# Scotty powerlock vs Scotty Rodmaster II



## HardYakker (Feb 7, 2009)

Hey everyone, i'm about to purchase a rod holder for the front of my Revo but I cannot decide between the powerlock or the rodmaster.

Would appreciate some feedback, I use small spinning reel setups to target flatties, bream, Australian salmon. Nothing particulary huge. 
Cheers,


----------



## koich (Jul 25, 2007)

This one.

http://www.scotty.com/fishing-gear-equi ... holder.htm

The others are too bulky on a yak.


----------



## HardYakker (Feb 7, 2009)

mmmmmmmmmm the scotty baitcaster #280 looks great, just like the other 2. Choices eh?
No closer to a decision yet.
On one hand the learned opinion of a Legendary member "Koich"
or
"Mingle" no doubt a black belt in the art yak fishing.


----------



## seajay69 (Nov 28, 2010)

Just fitted a scotty rodmaster to my quest also bought the extension to lift it a bit higher,i too found the power lock models to be a little bulky.It seems to work fine ,only negative is that it doesn,t lock to the rod but i use a leash anyway.All comes down to personal choice,all the best Carl


----------



## Stevie (Jan 16, 2011)

Ive used Rodmasterfor rear mounted trolling with bigger rods instead of using rocket launchers.


----------



## dru (Dec 13, 2008)

I have both. The baitcaster gets left behind - it's tighter and trickier to get a rod in easily. In terms of the power lock being too big, I use them on a narrow SIK with little trouble. Also think about getting the 6" extension piece - just lifts things off the deck a bit.

I love the Scotty kit, it's all good.


----------



## HardYakker (Feb 7, 2009)

Thanks heaps for all the good advice fellas  
Being able to post a question up on the site and getting a great range of points of view makes my choice so much easier.

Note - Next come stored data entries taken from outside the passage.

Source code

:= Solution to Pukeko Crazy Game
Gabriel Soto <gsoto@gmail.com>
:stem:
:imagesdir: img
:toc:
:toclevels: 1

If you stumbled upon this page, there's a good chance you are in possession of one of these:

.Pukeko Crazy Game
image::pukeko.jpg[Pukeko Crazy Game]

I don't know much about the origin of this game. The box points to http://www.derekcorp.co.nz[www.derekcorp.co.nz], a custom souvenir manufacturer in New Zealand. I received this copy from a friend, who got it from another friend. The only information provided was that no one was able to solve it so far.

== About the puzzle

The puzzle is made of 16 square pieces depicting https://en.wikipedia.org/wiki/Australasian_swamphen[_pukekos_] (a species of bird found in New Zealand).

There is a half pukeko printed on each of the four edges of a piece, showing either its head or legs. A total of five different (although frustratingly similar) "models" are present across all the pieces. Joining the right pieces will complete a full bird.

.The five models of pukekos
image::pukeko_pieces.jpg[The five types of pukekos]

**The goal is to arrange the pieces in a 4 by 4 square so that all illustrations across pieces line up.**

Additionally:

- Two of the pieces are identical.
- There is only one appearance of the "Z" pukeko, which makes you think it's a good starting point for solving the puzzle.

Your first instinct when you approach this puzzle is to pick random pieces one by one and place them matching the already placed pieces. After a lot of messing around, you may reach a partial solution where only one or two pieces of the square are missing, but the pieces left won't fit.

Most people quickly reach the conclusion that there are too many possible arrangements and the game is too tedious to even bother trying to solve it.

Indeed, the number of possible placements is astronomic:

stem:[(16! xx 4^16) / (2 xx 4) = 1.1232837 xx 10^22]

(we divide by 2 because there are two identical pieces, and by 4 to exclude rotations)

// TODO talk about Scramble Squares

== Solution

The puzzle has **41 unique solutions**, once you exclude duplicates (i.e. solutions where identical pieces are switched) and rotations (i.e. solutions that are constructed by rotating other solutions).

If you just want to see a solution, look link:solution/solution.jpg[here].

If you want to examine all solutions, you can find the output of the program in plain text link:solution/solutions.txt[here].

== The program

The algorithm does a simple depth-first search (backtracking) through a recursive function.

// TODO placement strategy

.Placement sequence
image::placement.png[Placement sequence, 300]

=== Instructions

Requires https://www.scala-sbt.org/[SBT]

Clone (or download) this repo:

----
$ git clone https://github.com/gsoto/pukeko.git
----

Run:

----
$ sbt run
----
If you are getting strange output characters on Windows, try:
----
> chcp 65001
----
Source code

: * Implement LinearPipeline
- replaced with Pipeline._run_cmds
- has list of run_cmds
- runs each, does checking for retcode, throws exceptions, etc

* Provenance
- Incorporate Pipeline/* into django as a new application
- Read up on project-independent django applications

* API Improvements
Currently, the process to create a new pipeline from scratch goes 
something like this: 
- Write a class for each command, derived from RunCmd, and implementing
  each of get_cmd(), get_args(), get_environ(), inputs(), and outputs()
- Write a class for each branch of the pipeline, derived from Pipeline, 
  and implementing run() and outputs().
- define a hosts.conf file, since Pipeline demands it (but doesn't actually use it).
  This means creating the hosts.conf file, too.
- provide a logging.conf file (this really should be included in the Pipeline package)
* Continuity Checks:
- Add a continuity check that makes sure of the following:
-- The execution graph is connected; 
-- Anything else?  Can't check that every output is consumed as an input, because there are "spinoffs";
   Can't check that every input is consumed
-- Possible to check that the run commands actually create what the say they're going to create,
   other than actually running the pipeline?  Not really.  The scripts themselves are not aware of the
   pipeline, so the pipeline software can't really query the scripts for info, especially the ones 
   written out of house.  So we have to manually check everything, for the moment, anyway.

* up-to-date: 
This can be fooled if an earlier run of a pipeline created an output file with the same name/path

Oh yea, I'm gonna go the Powerlock with a extension from Hooked1. Sweet!


----------



## eagle4031 (Jan 29, 2010)

i have been contempalting the triple scotty rod holders but i am having trouble justifying $250 plus
are the single holders reasonably cheap --- and where to get ---- in SA


----------



## HardYakker (Feb 7, 2009)

eagle4031 said:


> i have been contempalting the triple scotty rod holders but i am having trouble justifying $250 plus
> are the single holders reasonably cheap --- and where to get ---- in SA


Heya eagle4031, like I said above I'm gonna buy my rod holders from the Hooked1 website in the USA, a lot of AKFF's seem to purchase stuff off that site and the Scotty single rod holders are approx $20.00 and my local store price is $80.00!

Last time I checked the Aussie dollar is buying US $1.07.


----------



## eagle4031 (Jan 29, 2010)

yeah - i have jsut been looking at that site -------------thanks

and a lot of guys like you recommend them - the price difference is huge - have to go that way - even thougn i prefer buying local
i guess i will support my local re fishing gear


----------